**Input data:**
Segment Open
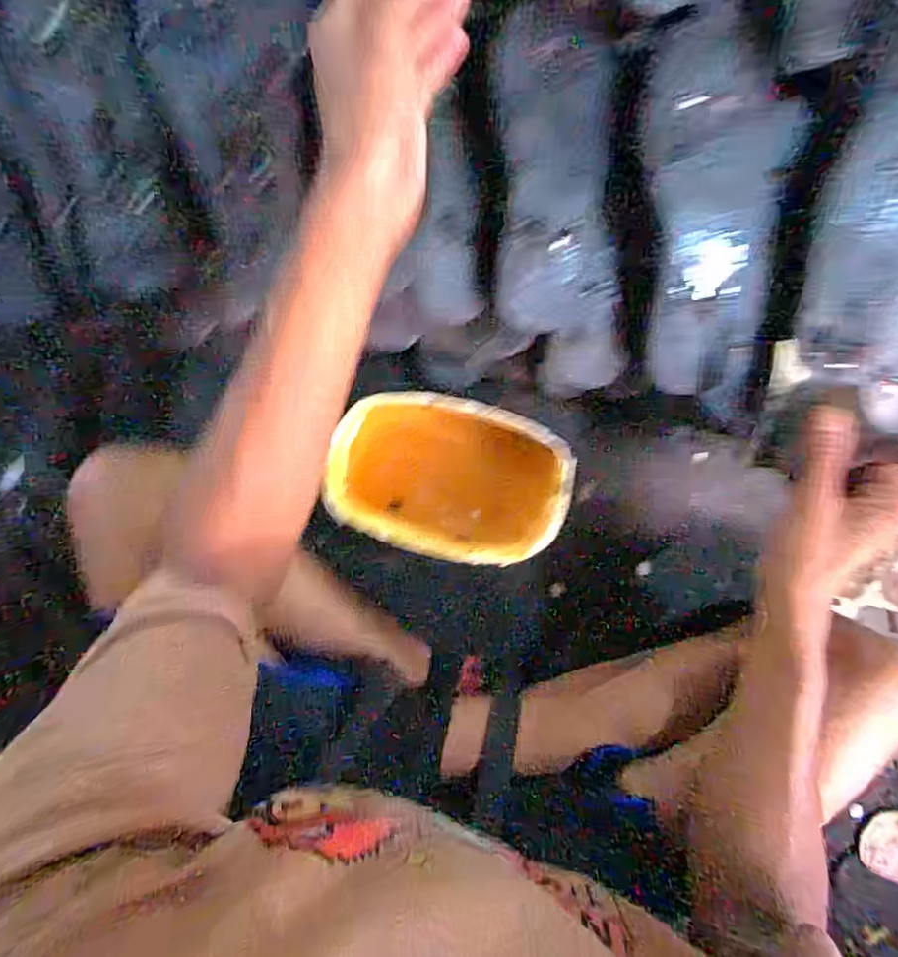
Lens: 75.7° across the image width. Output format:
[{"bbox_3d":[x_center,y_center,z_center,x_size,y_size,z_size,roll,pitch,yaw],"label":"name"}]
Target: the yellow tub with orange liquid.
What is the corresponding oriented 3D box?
[{"bbox_3d":[0.001,0.000,0.491,0.188,0.066,0.130,17,98,-2],"label":"yellow tub with orange liquid"}]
Segment Closed
**Required work:**
Write out only what runs from the line holding "Target: the yellow tub with orange liquid." through the last line of the records, exactly as shown.

**Solution below:**
Target: the yellow tub with orange liquid.
What is the corresponding oriented 3D box?
[{"bbox_3d":[0.001,0.000,0.491,0.188,0.066,0.130,17,98,-2],"label":"yellow tub with orange liquid"}]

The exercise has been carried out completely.